It wouldn’t take an internal auditor long to spot the internal control problem with the former spending approval process at Wescom Solutions. An accounting manager, Nadia Minetto, was responsible for approving all spending on company cards at the Mississauga, Ontario-based software company, including her own.
That means if she made fraudulent purchases, she could easily approve them in the accounting system herself, and no one would ever see them. And that’s exactly what she did. During a period of nearly three years, Minetto bought thousands of iPads and iPhones on her corporate American Express card and fenced them through a contact she had made with on online ad, according to a report in Canada’s National Post. When she was finally caught, Wescom determined that she had stolen more than C$6.8 million ($5.1 million) mostly in purchases of Apple products that she then resold to pocket the cash.
A consultant, who was reviewing transactions as Wescom considered becoming a publicly traded company, discovered the improper purchases. Minetto eventually admitted the fraud and consented to a judgment in the amount of C$6,832,000 plus interest. (Wescom did not press charges against the former employee.) Wescom also won a judgment for more than $5 million against Gabriel Fung, whom Minetto sold most of the electronics to.
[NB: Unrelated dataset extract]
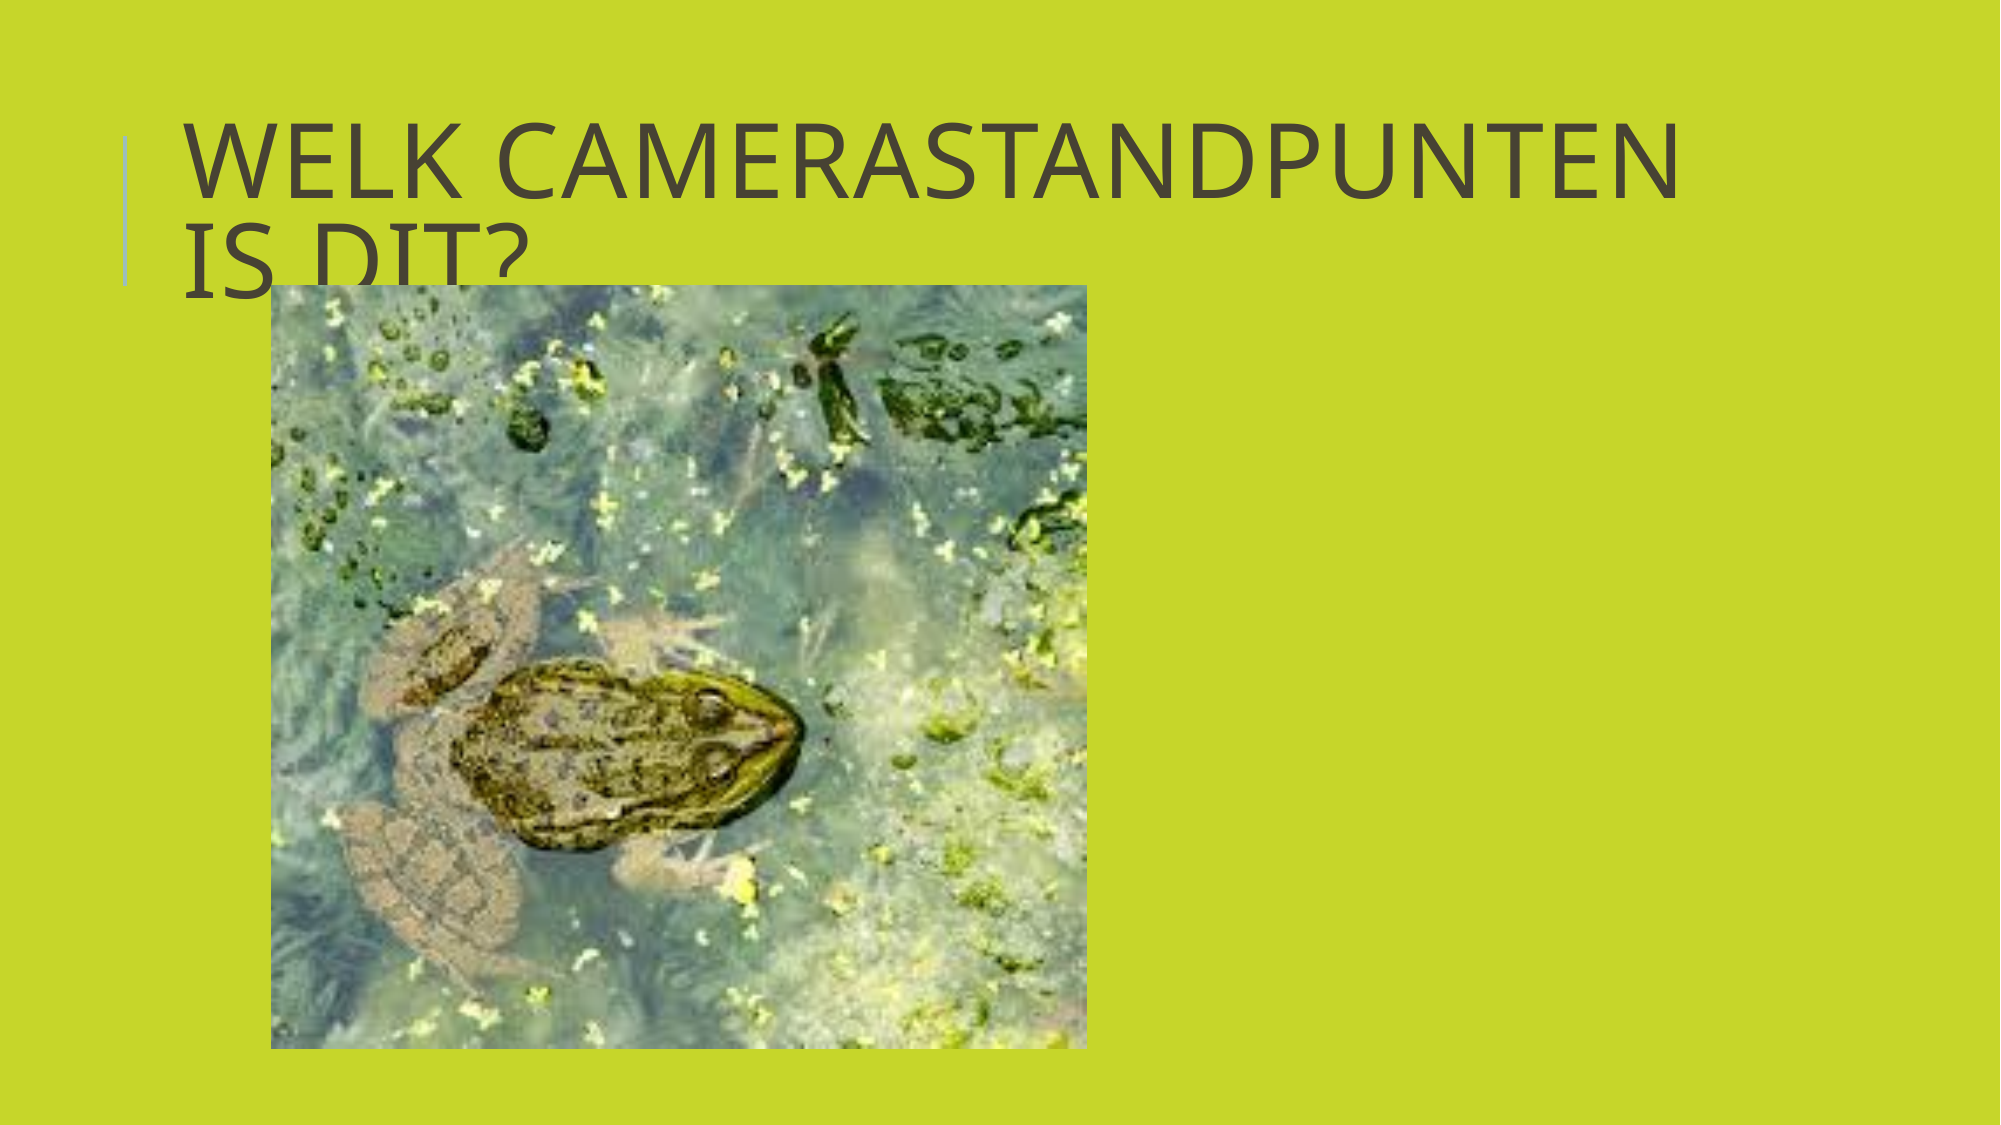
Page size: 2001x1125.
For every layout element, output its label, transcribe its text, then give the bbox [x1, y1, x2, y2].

title Welk Camerastandpunten is dit? [168, 96, 1763, 342]
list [271, 285, 1088, 1049]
While most companies have controls, such as separation of duties, periodic reviews, and others, to prevent such simple frauds from occurring, the case serves as a reminder to put internal controls and safeguards around the use of corporate cards by employees to prevent fraud.
Recommended Controls
The consulting and accounting firm of Alexander Aronson Finning CPAs (AAFCPAs) recommends the following internal controls to govern and oversee the use of company credit cards.
- Develop a written policy – Organizations should document a credit card policy that details the rules for using the card, and includes the acknowledgement that the employee takes responsibility for the card and agrees to follow the guidelines and use the card only for business purposes. The written policy should address issues such as:
- When are receipts required?
- When do charges need to be pre-approved, and what is the process for seeking approval?
- What are permitted and prohibited transactions?
- Who receives the credit card incentive rewards?
- What are the consequences when an employee deviates from the policy?
- Prohibit personal expenditures – Company credit cards should only to be used for company-related purchases.
- Limit credit card usage – Cards should be used only when necessary, and when another form of payment is impracticable. In addition, companies should only issue credit cards to employees who truly need them, and should try to keep the overall number of credit cards at the organization as low as possible. Management should also regularly review the credit card limit of each card to determine if the amount is appropriate.
- Require employees to sign-off on policy – Each employee who is issued a credit card should sign off on the credit card policy before the card is issued.
- Store in a safe location – Each employee with a credit card should make sure it is secured in a safe location.
- Have Board approve issuance – For nonprofit organizations, the Board of Directors should formally approve the issuance of credit cards.
- Establish spending limits – Each employee who has a credit card should have a limit that is appropriate for their typical expenditure levels.
- Have bills approved by a supervisor or management – Employees’ monthly original credit card bills should be approved by their manager or another supervisor, and this review should be evidenced, for example, by a signature on the bills or an electronic bill sign-off. For nonprofit organizations, senior management’s credit card statements and supporting receipts should be reviewed by a member of the Finance Committee or Board on a periodic basis.
- Reconcile monthly – The monthly credit card bills should be reconciled timely to receipts by the Finance Office. The Finance Office should follow up promptly on any missing receipts.
AAFCPAs recommends that clients review their credit card policy and practices to ensure that controls are adequate and that the policy is comprehensive. If Wescom had done that, it likely would have discovered Minetto’s fraud much sooner. As it stands, the company hasn’t been able to recover much of the stolen funds. Although she was forced to sell her luxury Mercedes and Audi automobiles and give the funds to Wescom, Minetto claims she doesn’t really know where most of the money went.